Comme si cela ne suffisait pas, la transition 1+4 avait déversé dans l’armée des éléments incontrôlés venus des groupes belligérants qui se sont mués en partis politiques. La conséquence ? Il n’est pas étonnant d’apprendre aujourd’hui que tel Colonel ou tel Général d’armée est un ancien porteur de mallette d’un chef rebelle. Va-t-on demander à un tel officier de tracer un plan de guerre ou de concevoir une stratégie de sécurité ? Peine perdue.

DEPOLITISER LE DEBAT

D’ailleurs, l’ancien représentant de l’Union européenne dans les pays des Grands Lacs, Aldo Ajello, avait bien vu lorsqu’il dit : « Le problème de la RDC, c’est avant tout l’armée et la police ».

Quant à la Police nationale, il convient de louer les efforts qui y déploient pour lui permettre de bien remplir sa mission. « La police nationale est chargée de la sécurité publique, de la sécurité des personnes et de leurs biens, du maintien et du rétablissement de l’ordre public ainsi que de la protection rapprochée des hautes autorités » (art. 182).

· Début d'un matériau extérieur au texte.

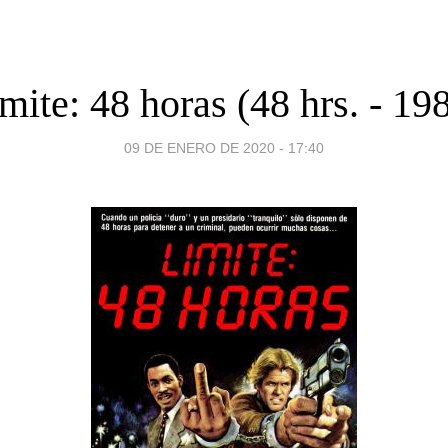
mite: 48 horas (48 hrs. - 19
09 DE ENERO DE 2020 - 17:40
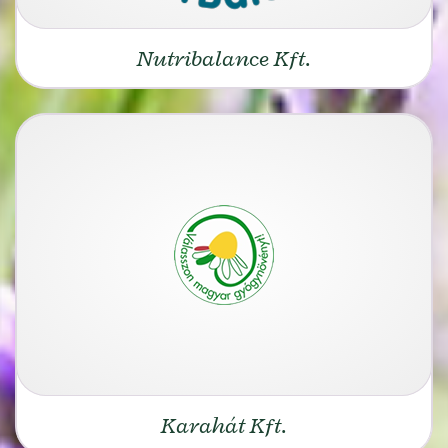
Nutribalance Kft.
Karahát Kft.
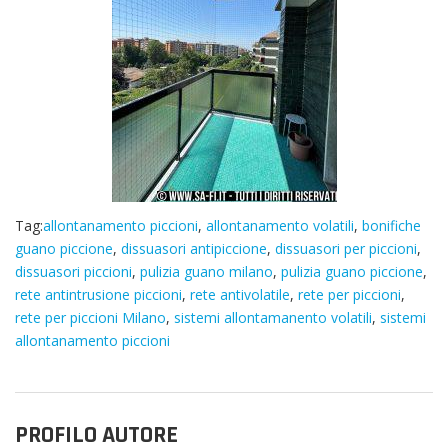
Tag:
allontanamento piccioni
,
allontanamento volatili
,
bonifiche
guano piccione
,
dissuasori antipiccione
,
dissuasori per piccioni
,
dissuasori piccioni
,
pulizia guano milano
,
pulizia guano piccione
,
rete antintrusione piccioni
,
rete antivolatile
,
rete per piccioni
,
rete per piccioni Milano
,
sistemi allontamanento volatili
,
sistemi
allontanamento piccioni
PROFILO AUTORE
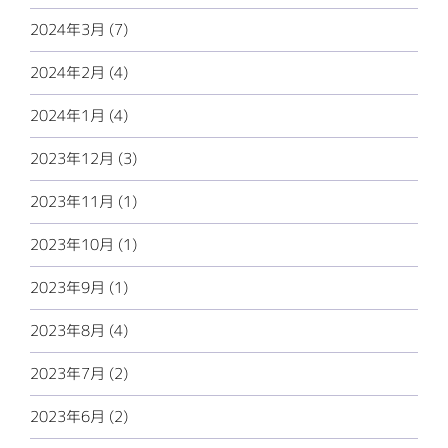
2024年3月 (7)
2024年2月 (4)
2024年1月 (4)
2023年12月 (3)
2023年11月 (1)
2023年10月 (1)
2023年9月 (1)
2023年8月 (4)
2023年7月 (2)
2023年6月 (2)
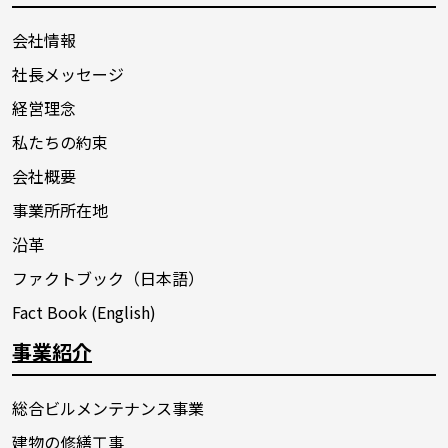
会社情報
社長メッセージ
経営理念
私たちの約束
会社概要
事業所所在地
沿革
ファクトブック（日本語）
Fact Book (English)
事業紹介
総合ビルメンテナンス事業
建物の修繕工事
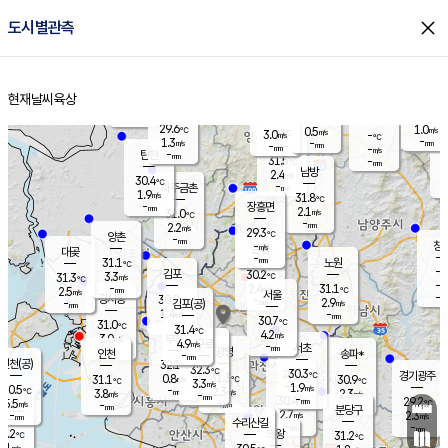
close
도시별관측
장남
판문점
30.3
℃
2.7
m/s
화현
29.8
동두천
℃
남면
-
현재날씨
육상
mm
파주
2.7
홈
m/s
포천
30.5
-
29.5
℃
mm
℃
29.4
℃
29.6
1.0
0.5
m/s
℃
m/s
3.0
양주
-
m/s
가
℃
-
1.3
-
mm
m/s
mm
-
mm
-
m/s
-
탄현
mm
31.5
-
2
℃
mm
남방
2.4
m/s
2
30.4
℃
-
파주금촌
mm
1.9
m/s
31.8
℃
-
장흥면
mm
2.1
m/s
31.0
℃
-
mm
2.2
m/s
29.3
℃
양촌
-
mm
창
-
m/s
은평
대곶
-
mm
31.1
노원
℃
-
김포
30.2
3.3
℃
31.3
m/s
℃
-
m/
-
2.4
31.1
m/s
mm
2.5
℃
m/s
서울
-
경서동
30.9
m
-
2.9
℃
mm
-
김포(공)
m/s
mm
1.4
-
m/s
mm
30.7
℃
31.0
-
℃
mm
31.4
℃
4.2
m/s
3.0
부천
m/s
4.9
구로
m/s
-
서초
mm
-
광명
mm
인천
송파*
-
mm
인천(공)
32.1
℃
32.3
℃
30.3
과천
경기광주
℃
31.3
0.8
31.1
30.9
m/s
℃
℃
℃
3.3
m/s
1.9
m/s
30.5
-
2.3
℃
mm
3.8
m/s
2.3
m/s
-
m/s
mm
-
30.4
29.2
mm
5.5
-
℃
℃
m/s
-
-
mm
무의도
mm
mm
분당구
2.7
-
2.3
m/s
m/s
mm
수리산길
-
-
mm
mm
0.2
의왕
31.2
℃
℃
2.1
m/s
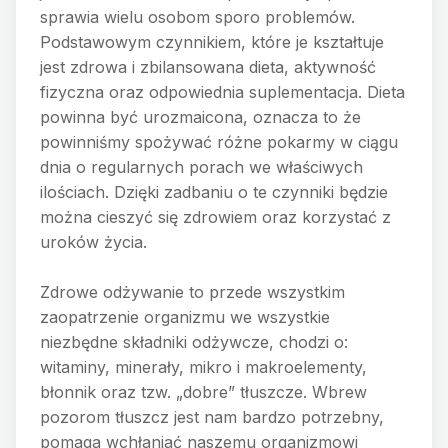
sprawia wielu osobom sporo problemów.
Podstawowym czynnikiem, które je kształtuje
jest zdrowa i zbilansowana dieta, aktywność
fizyczna oraz odpowiednia suplementacja. Dieta
powinna być urozmaicona, oznacza to że
powinniśmy spożywać różne pokarmy w ciągu
dnia o regularnych porach we właściwych
ilościach. Dzięki zadbaniu o te czynniki będzie
można cieszyć się zdrowiem oraz korzystać z
uroków życia.
Zdrowe odżywanie to przede wszystkim
zaopatrzenie organizmu we wszystkie
niezbędne składniki odżywcze, chodzi o:
witaminy, minerały, mikro i makroelementy,
błonnik oraz tzw. „dobre” tłuszcze. Wbrew
pozorom tłuszcz jest nam bardzo potrzebny,
pomaga wchłaniać naszemu organizmowi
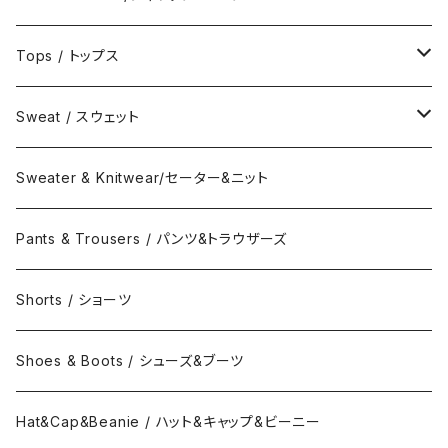
Jacket / ジャケット
Tops / トップス
Coat / コート
Shirts / シャツ
Sweat / スウェット
Collar Long Shirt / 襟付き長袖シャツ
T-Shirts / Tシャツ
Crew Neck Sweat /クルーネックスウェット
Sweater & Knitwear/セーター&ニット
Collar Short Shirt / 襟付き半袖シャツ
Long Sleeve Tee / 長袖Tシャツ
Turtle Neck Sweat/タートルネックスウェット
Pants & Trousers / パンツ&トラウザーズ
Band Collar Shirt/長袖バンドカラーシャツ
Short Sleeve Tee / 半袖Tシャツ
Hood Sweat / フードスウェット
Shorts / ショーツ
Band Collar Shirt/半袖バンドカラーシャツ
Border Long Sleeve Tee/長袖Tシャツ
Shoes & Boots / シューズ&ブーツ
No Collar Long Shirt/襟なし長袖シャツ
Border Short Sleeve Tee/半袖Tシャツ
Hat&Cap&Beanie / ハット&キャップ&ビーニー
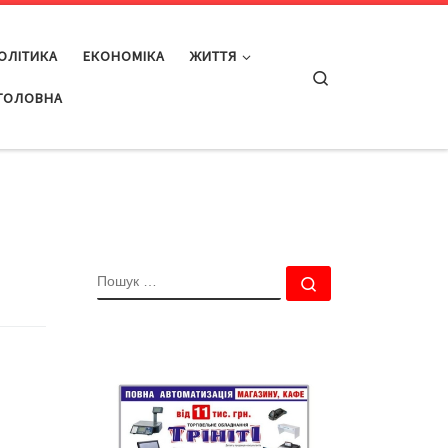
ОЛІТИКА
ЕКОНОМІКА
ЖИТТЯ
Search
ГОЛОВНА
ПОШУК
Пошук …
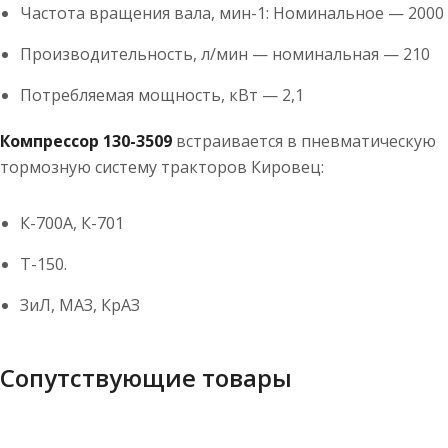
Частота вращения вала, мин-1: Номинальное — 2000
Производительность, л/мин — номинальная — 210
Потребляемая мощность, кВт — 2,1
Компрессор 130-3509
встраивается в пневматическую
тормозную систему тракторов Кировец:
К-700А, К-701
Т-150.
ЗиЛ, МАЗ, КрАЗ
Сопутствующие товары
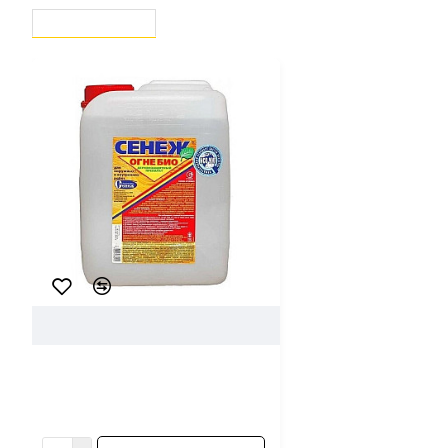
ВЫ СМОТРЕЛИ
СЕЙЧАС СМОТРЯТ
49662
Сенеж
Препарат деревозащитный
Сенеж Огнебио 10 кг
61.99 ƃ/шт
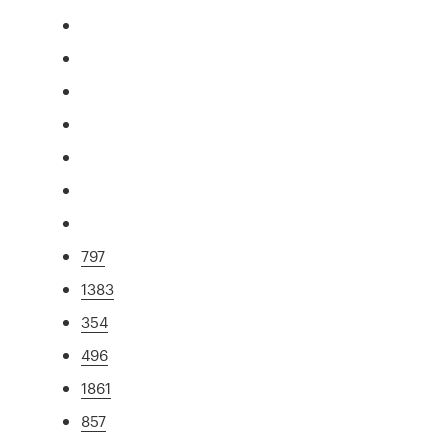
797
1383
354
496
1861
857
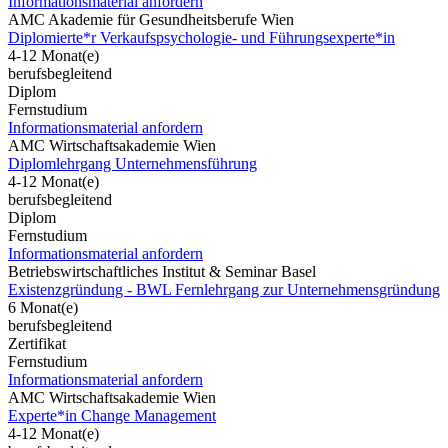
Informationsmaterial anfordern
AMC Akademie für Gesundheitsberufe Wien
Diplomierte*r Verkaufspsychologie- und Führungsexperte*in
4-12 Monat(e)
berufsbegleitend
Diplom
Fernstudium
Informationsmaterial anfordern
AMC Wirtschaftsakademie Wien
Diplomlehrgang Unternehmensführung
4-12 Monat(e)
berufsbegleitend
Diplom
Fernstudium
Informationsmaterial anfordern
Betriebswirtschaftliches Institut & Seminar Basel
Existenzgründung - BWL Fernlehrgang zur Unternehmensgründung
6 Monat(e)
berufsbegleitend
Zertifikat
Fernstudium
Informationsmaterial anfordern
AMC Wirtschaftsakademie Wien
Experte*in Change Management
4-12 Monat(e)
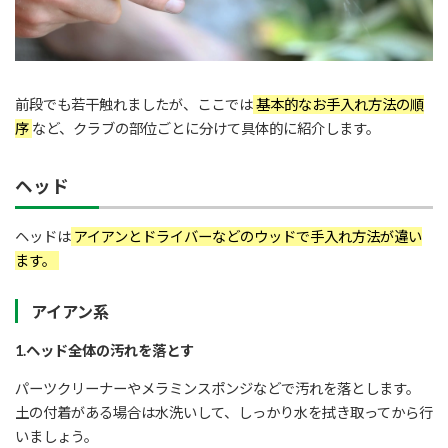
前段でも若干触れましたが、ここでは
基本的なお手入れ方法の順
序
など、クラブの部位ごとに分けて具体的に紹介します。
ヘッド
ヘッドは
アイアンとドライバーなどのウッドで手入れ方法が違い
ます。
アイアン系
1.ヘッド全体の汚れを落とす
パーツクリーナーやメラミンスポンジなどで汚れを落とします。
土の付着がある場合は水洗いして、しっかり水を拭き取ってから行
いましょう。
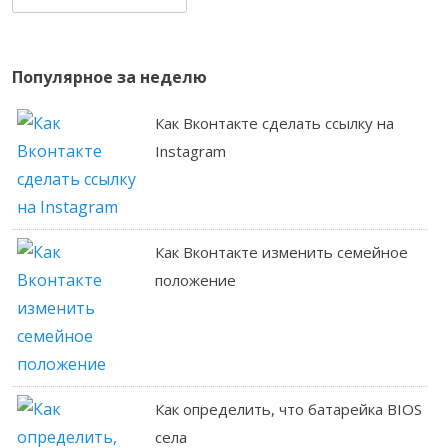
Популярное за неделю
Как Вконтакте сделать ссылку на
Instagram
Как Вконтакте изменить семейное
положение
Как определить, что батарейка BIOS
села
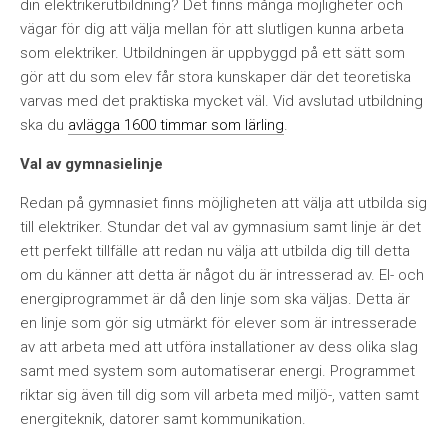
din elektrikerutbildning? Det finns många möjligheter och
vägar för dig att välja mellan för att slutligen kunna arbeta
som elektriker. Utbildningen är uppbyggd på ett sätt som
gör att du som elev får stora kunskaper där det teoretiska
varvas med det praktiska mycket väl. Vid avslutad utbildning
ska du
avlägga 1600 timmar som lärling
.
Val av gymnasielinje
Redan på gymnasiet finns möjligheten att välja att utbilda sig
till elektriker. Stundar det val av gymnasium samt linje är det
ett perfekt tillfälle att redan nu välja att utbilda dig till detta
om du känner att detta är något du är intresserad av. El- och
energiprogrammet är då den linje som ska väljas. Detta är
en linje som gör sig utmärkt för elever som är intresserade
av att arbeta med att utföra installationer av dess olika slag
samt med system som automatiserar energi. Programmet
riktar sig även till dig som vill arbeta med miljö-, vatten samt
energiteknik, datorer samt kommunikation.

La plus grande preuve, c’est la sécurisation des scrutins présidentiels et législatifs de 2006.

Le forum qui s’est tenu du 25 au 26 février 2008 devra jeter les bases d’une vraie réforme du secteur de la sécurité. Les participants se feront l’obligation d’approuver des mesures appropriées pour qu’à court et à long termes, la situation s’améliore dans le secteur de la sécurité. Ils doivent s’abstenir de ramener la sécurité au niveau des personnalités de l’Etat en vue de la conservation du pouvoir. Car, « la police nationale est apolitique Elle est au service de la nation congolaise. Nul ne peut la détourner à ses fins propres » (art.183).

Pour leur part, les partenaires devront aider et accompagner le gouvernement de la RDC dans l’édification d’une armée professionnelle et d’excellence, une armée de production et de reconstruction.